Maya's cat. Chloe had been texting her about her cat.
"So... this whole thing?"
"Honestly?" Chloe shrugged. "I needed an excuse. You seem cool. Like, you actually speak in complete sentences and don't just quote TikToks at people. That's rare these days."
The other girls nodded solemnly.
"The freshman pyramid," Chloe continued, "is built entirely on people pretending they're not terrified. But you? You just said that was a pyramid scheme. In front of everyone. That takes guts."
"Or social suicide,"
"Nah." Chloe tossed her an orange slice. "Welcome to the circle. Not the pyramid. The circle. We're all just faking it anyway."

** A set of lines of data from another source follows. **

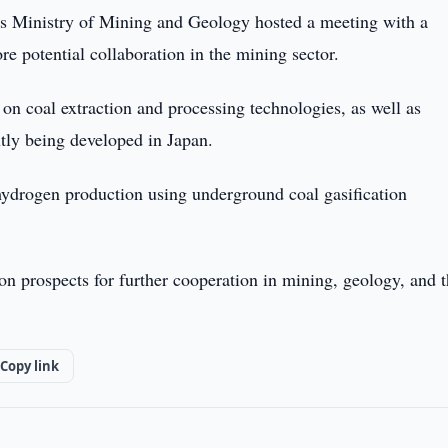
s Ministry of Mining and Geology hosted a meeting with a
re potential collaboration in the mining sector.
on coal extraction and processing technologies, as well as
tly being developed in Japan.
hydrogen production using underground coal gasification
on prospects for further cooperation in mining, geology, and 
Copy link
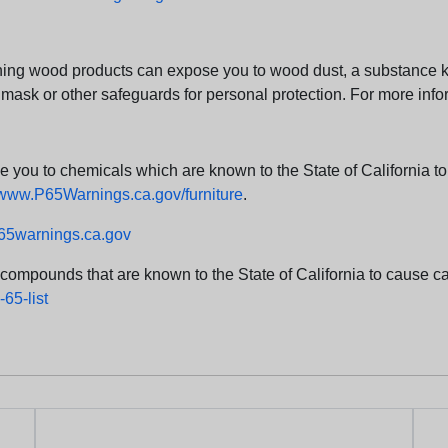
ng wood products can expose you to wood dust, a substance kno
 mask or other safeguards for personal protection. For more info
u to chemicals which are known to the State of California to c
www.P65Warnings.ca.gov/furniture
.
5warnings.ca.gov
d compounds that are known to the State of California to cause can
65-list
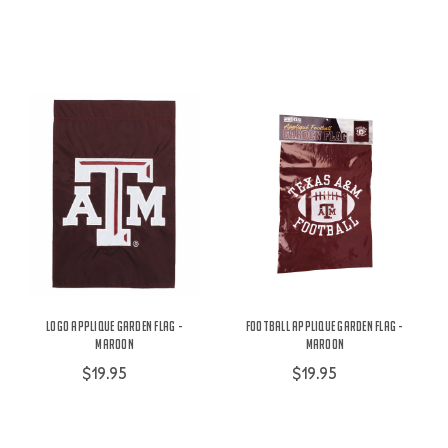
Logo Applique Garden Flag -
Football Applique Garden Flag -
Maroon
Maroon
$19.95
$19.95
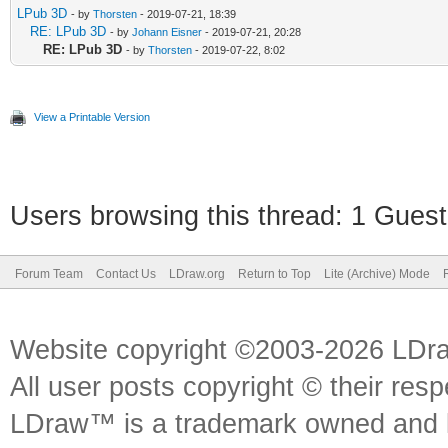
LPub 3D
- by
Thorsten
- 2019-07-21, 18:39
RE: LPub 3D
- by
Johann Eisner
- 2019-07-21, 20:28
RE: LPub 3D
- by
Thorsten
- 2019-07-22, 8:02
View a Printable Version
Users browsing this thread: 1 Guest
Forum Team
Contact Us
LDraw.org
Return to Top
Lite (Archive) Mode
Website copyright ©2003-2026 LDr
All user posts copyright © their res
LDraw™ is a trademark owned and l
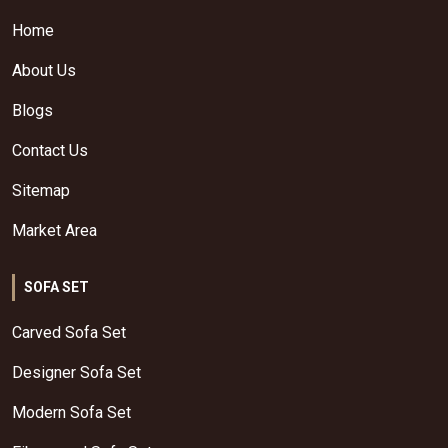
Home
About Us
Blogs
Contact Us
Sitemap
Market Area
SOFA SET
Carved Sofa Set
Designer Sofa Set
Modern Sofa Set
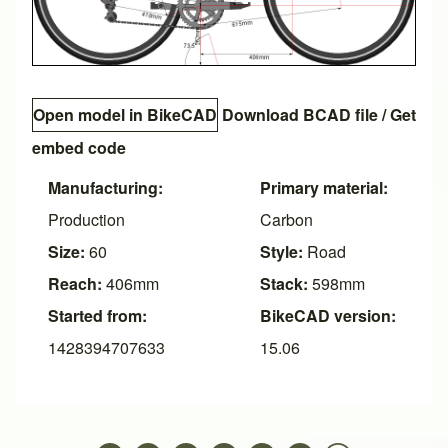
Open model in BikeCAD
Download BCAD file
/
Get
embed code
Manufacturing:
Primary material:
Production
Carbon
Size:
60
Style:
Road
Reach:
406mm
Stack:
598mm
Started from:
BikeCAD version:
1428394707633
15.06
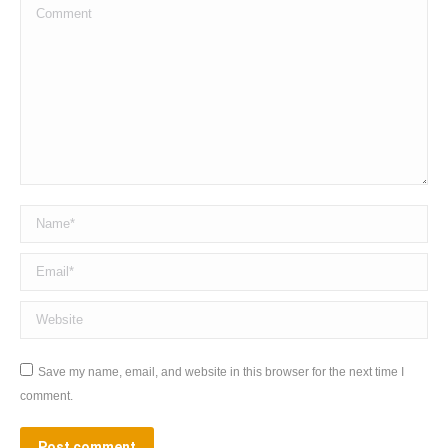
Comment
Name *
Email *
Website
Save my name, email, and website in this browser for the next time I
comment.
Post comment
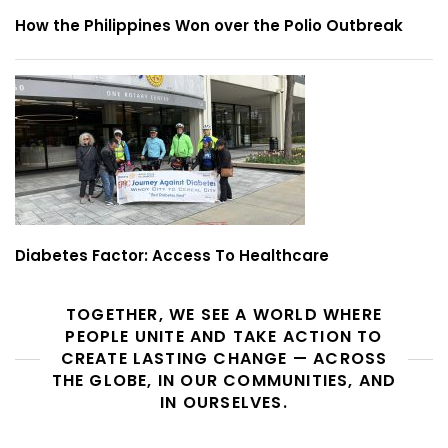
How the Philippines Won over the Polio Outbreak
Diabetes Factor: Access To Healthcare
TOGETHER, WE SEE A WORLD WHERE
PEOPLE UNITE AND TAKE ACTION TO
CREATE LASTING CHANGE — ACROSS
THE GLOBE, IN OUR COMMUNITIES, AND
IN OURSELVES.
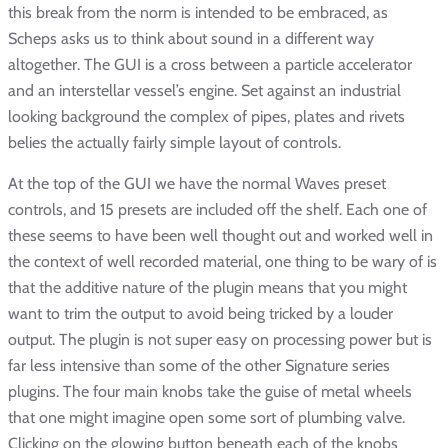
this break from the norm is intended to be embraced, as
Scheps asks us to think about sound in a different way
altogether. The GUI is a cross between a particle accelerator
and an interstellar vessel’s engine. Set against an industrial
looking background the complex of pipes, plates and rivets
belies the actually fairly simple layout of controls.
At the top of the GUI we have the normal Waves preset
controls, and 15 presets are included off the shelf. Each one of
these seems to have been well thought out and worked well in
the context of well recorded material, one thing to be wary of is
that the additive nature of the plugin means that you might
want to trim the output to avoid being tricked by a louder
output. The plugin is not super easy on processing power but is
far less intensive than some of the other Signature series
plugins. The four main knobs take the guise of metal wheels
that one might imagine open some sort of plumbing valve.
Clicking on the glowing button beneath each of the knobs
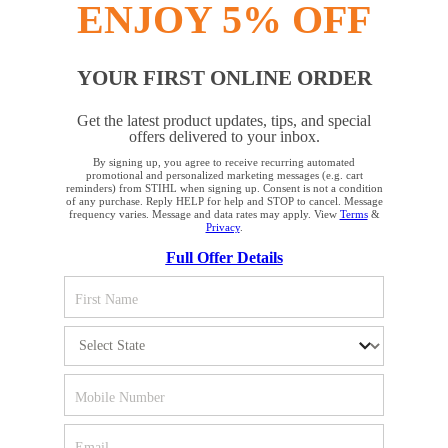
ENJOY 5% OFF
YOUR FIRST ONLINE ORDER
STAY UP TO DATE WITH THE STIHL
Get the latest product updates, tips, and special
NEWSLETTER
offers delivered to your inbox.
By signing up, you agree to receive recurring automated
YOUR BROWSER IS NOT
promotional and personalized marketing messages (e.g. cart
reminders) from STIHL when signing up. Consent is not a condition
Please enter your e-mail address
SUPPORTED
of any purchase. Reply HELP for help and STOP to cancel. Message
frequency varies. Message and data rates may apply. View
Terms
&
Privacy
.
Full Offer Details
You are using a browser that we do not yet support. For
SIGN UP FOR THE NEWSLETTER
optimum use of our website, we recommend that you switch
to one of the following browsers: Microsoft Edge; Safari;
Google Chrome; Mozilla Firefox
#REALSTIHL
Firefox
Chrome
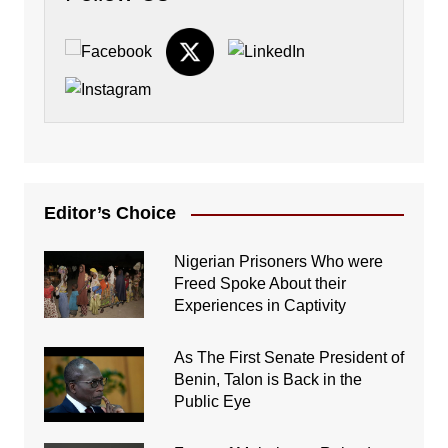
Editor’s Choice
Nigerian Prisoners Who were
Freed Spoke About their
Experiences in Captivity
As The First Senate President of
Benin, Talon is Back in the
Public Eye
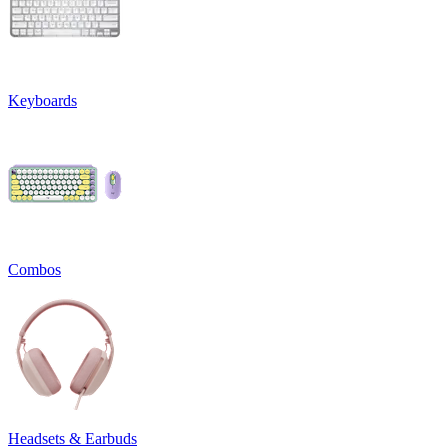
Keyboards
Combos
Headsets & Earbuds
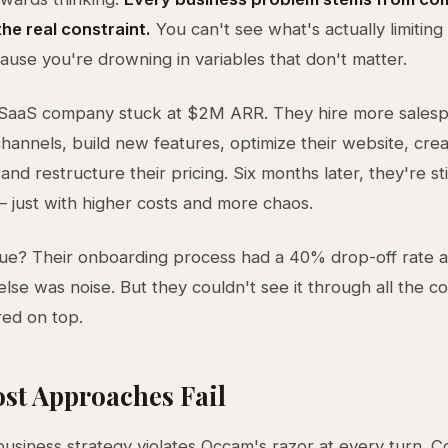
he real constraint.
You can't see what's actually limiting
use you're drowning in variables that don't matter.
 SaaS company stuck at $2M ARR. They hire more salesp
hannels, build new features, optimize their website, cre
nd restructure their pricing. Six months later, they're sti
just with higher costs and more chaos.
sue? Their onboarding process had a 40% drop-off rate a
else was noise. But they couldn't see it through all the c
red on top.
st Approaches Fail
 business strategy violates Occam's razor at every turn. C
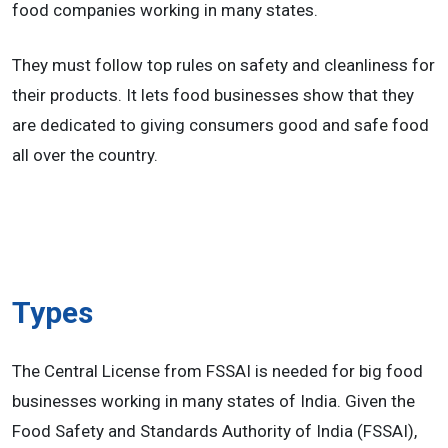
food companies working in many states.
They must follow top rules on safety and cleanliness for
their products. It lets food businesses show that they
are dedicated to giving consumers good and safe food
all over the country.
Types
The Central License from FSSAI is needed for big food
businesses working in many states of India. Given the
Food Safety and Standards Authority of India (FSSAI),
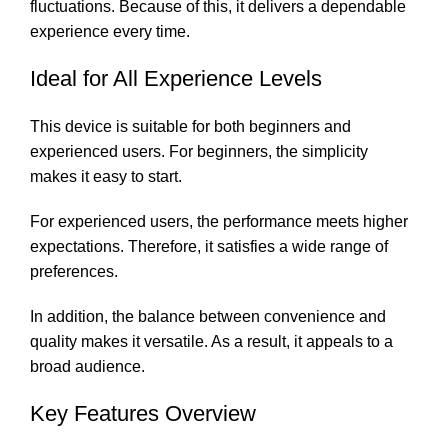
fluctuations. Because of this, it delivers a dependable
experience every time.
Ideal for All Experience Levels
This device is suitable for both beginners and
experienced users. For beginners, the simplicity
makes it easy to start.
For experienced users, the performance meets higher
expectations. Therefore, it satisfies a wide range of
preferences.
In addition, the balance between convenience and
quality makes it versatile. As a result, it appeals to a
broad audience.
Key Features Overview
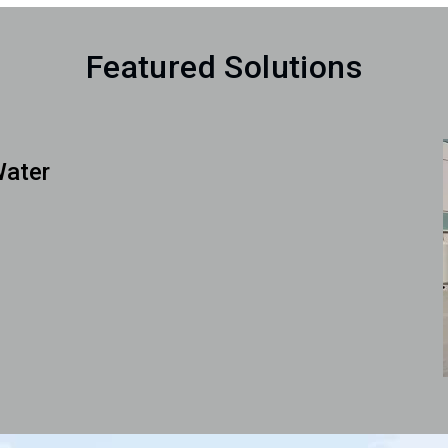
Featured Solutions
Water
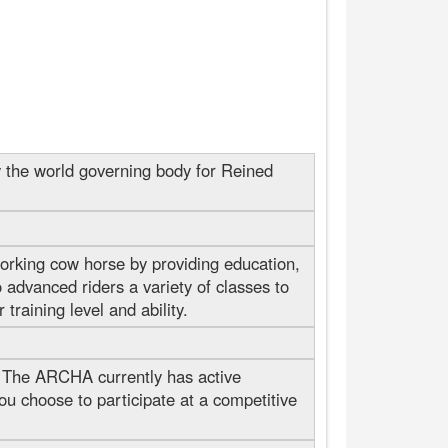
 the world governing body for Reined
orking cow horse by providing education,
 advanced riders a variety of classes to
raining level and ability.
 The ARCHA currently has active
u choose to participate at a competitive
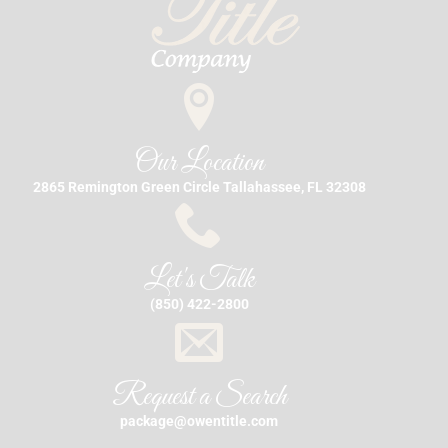
Our Location
2865 Remington Green Circle Tallahassee, FL 32308
Let's Talk
(850) 422-2800
Request a Search
package@owentitle.com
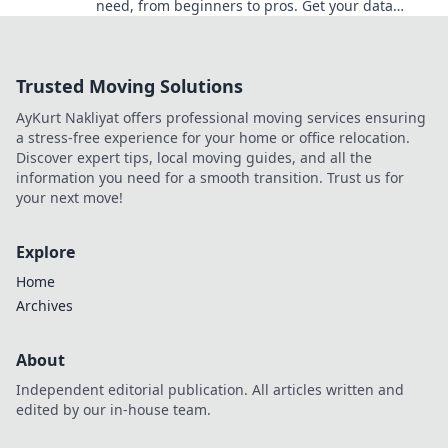
need, from beginners to pros. Get your data
scraping on with Scraping Success!
Trusted Moving Solutions
AyKurt Nakliyat offers professional moving services ensuring
a stress-free experience for your home or office relocation.
Discover expert tips, local moving guides, and all the
information you need for a smooth transition. Trust us for
your next move!
Explore
Home
Archives
About
Independent editorial publication. All articles written and
edited by our in-house team.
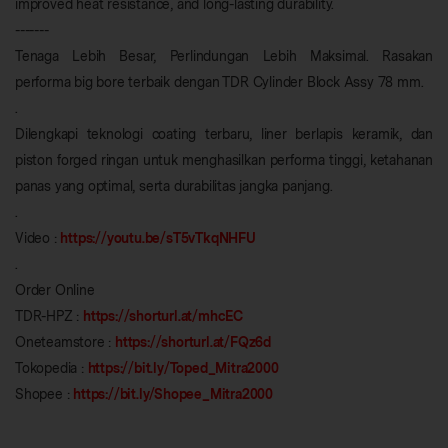
improved heat resistance, and long-lasting durability.
-------
Tenaga Lebih Besar, Perlindungan Lebih Maksimal. Rasakan
performa big bore terbaik dengan TDR Cylinder Block Assy 78 mm.
.
Dilengkapi teknologi coating terbaru, liner berlapis keramik, dan
piston forged ringan untuk menghasilkan performa tinggi, ketahanan
panas yang optimal, serta durabilitas jangka panjang.
.
Video :
https://youtu.be/sT5vTkqNHFU
.
Order Online
TDR-HPZ :
https://shorturl.at/mhcEC
Oneteamstore :
https://shorturl.at/FQz6d
Tokopedia :
https://bit.ly/Toped_Mitra2000
Shopee :
https://bit.ly/Shopee_Mitra2000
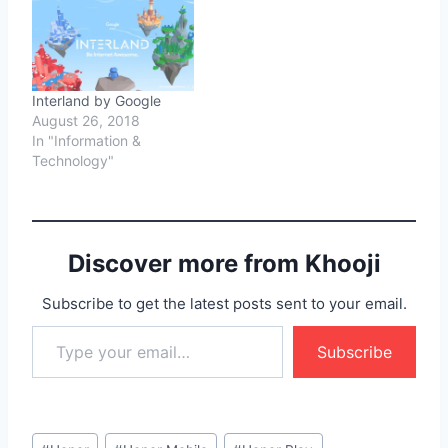
Interland by Google
August 26, 2018
In "Information &
Technology"
Discover more from Khooji
Subscribe to get the latest posts sent to your email.
Type your email…
Subscribe
Post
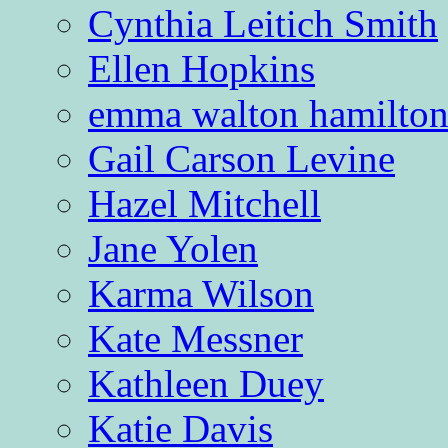
Cynthia Leitich Smith
Ellen Hopkins
emma walton hamilto
Gail Carson Levine
Hazel Mitchell
Jane Yolen
Karma Wilson
Kate Messner
Kathleen Duey
Katie Davis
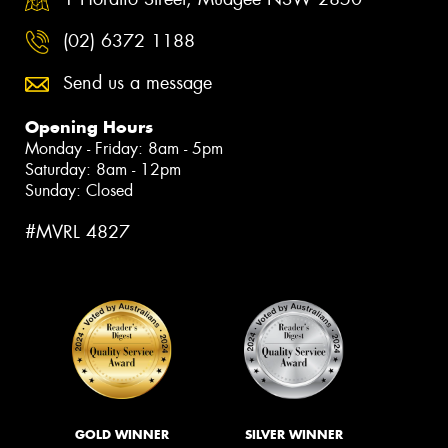
(02) 6372 1188
Send us a message
Opening Hours
Monday - Friday: 8am - 5pm
Saturday: 8am - 12pm
Sunday: Closed
#MVRL 4827
GOLD WINNER
SILVER WINNER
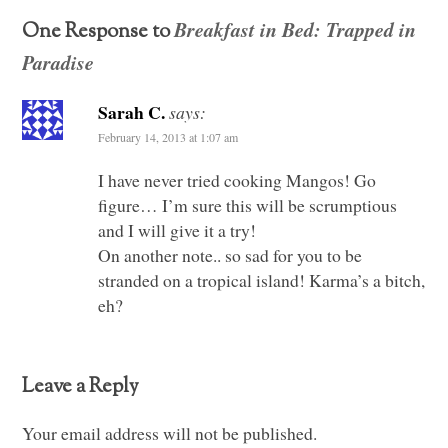
Breakfast in Bed: Trapped in
One Response to
Paradise
Sarah C.
says:
February 14, 2013 at 1:07 am
I have never tried cooking Mangos! Go
figure… I’m sure this will be scrumptious
and I will give it a try!
On another note.. so sad for you to be
stranded on a tropical island! Karma’s a bitch,
eh?
Leave a Reply
Your email address will not be published.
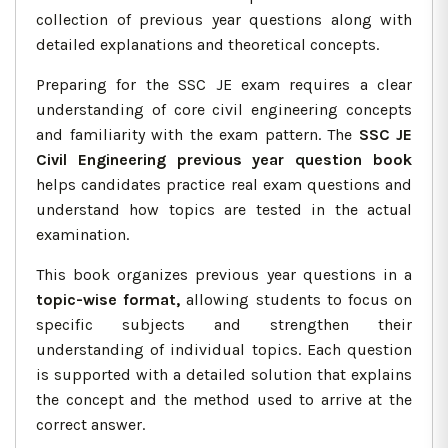
collection of previous year questions along with
detailed explanations and theoretical concepts.
Preparing for the SSC JE exam requires a clear
understanding of core civil engineering concepts
and familiarity with the exam pattern. The
SSC JE
Civil Engineering previous year question book
helps candidates practice real exam questions and
understand how topics are tested in the actual
examination.
This book organizes previous year questions in a
topic-wise format,
allowing students to focus on
specific subjects and strengthen their
understanding of individual topics. Each question
is supported with a detailed solution that explains
the concept and the method used to arrive at the
correct answer.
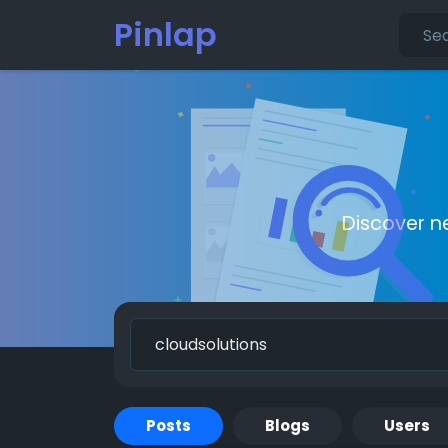
Pinlap
Discover n
Posts
Blogs
Users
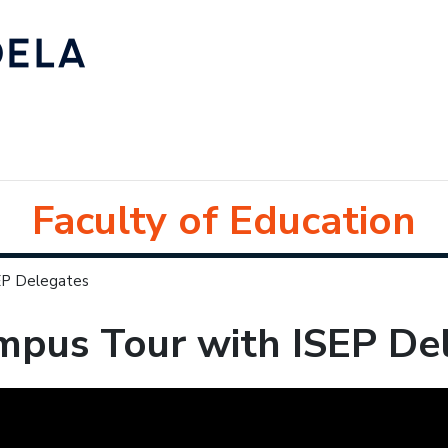
Faculty of Education
EP Delegates
mpus Tour with ISEP De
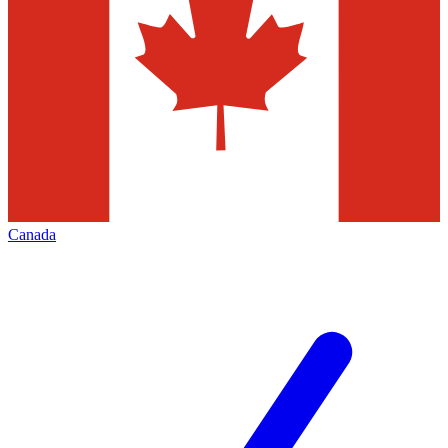
Canada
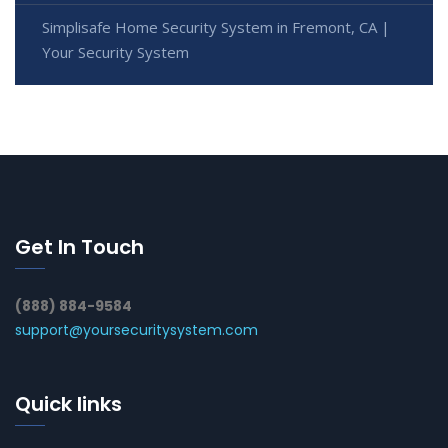
Simplisafe Home Security System in Fremont, CA |
Your Security System
Get In Touch
(888) 884-9584
support@yoursecuritysystem.com
Quick links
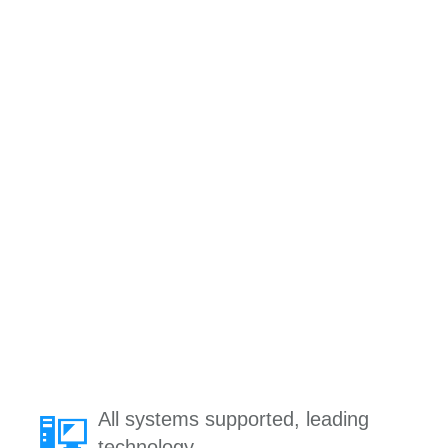
All systems supported, leading
technology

Mr. Whiskers chose that moment to wander in, look at all of them with supreme judgment, and immediately jump into Maya's lap.
"Traitor," Maya whispered, scratching behind his ears.
"So," Chloe said, "same time next week? We can discuss whatever other scam my mom falls for."
"Only," Maya grinned, "if we can call it what it is."
"Deal."
Walking home, Maya realized two things: first, the social pyramid was held together by anxiety and orange soda, and second, sometimes the coolest thing you could do was call bullshit on the whole structure.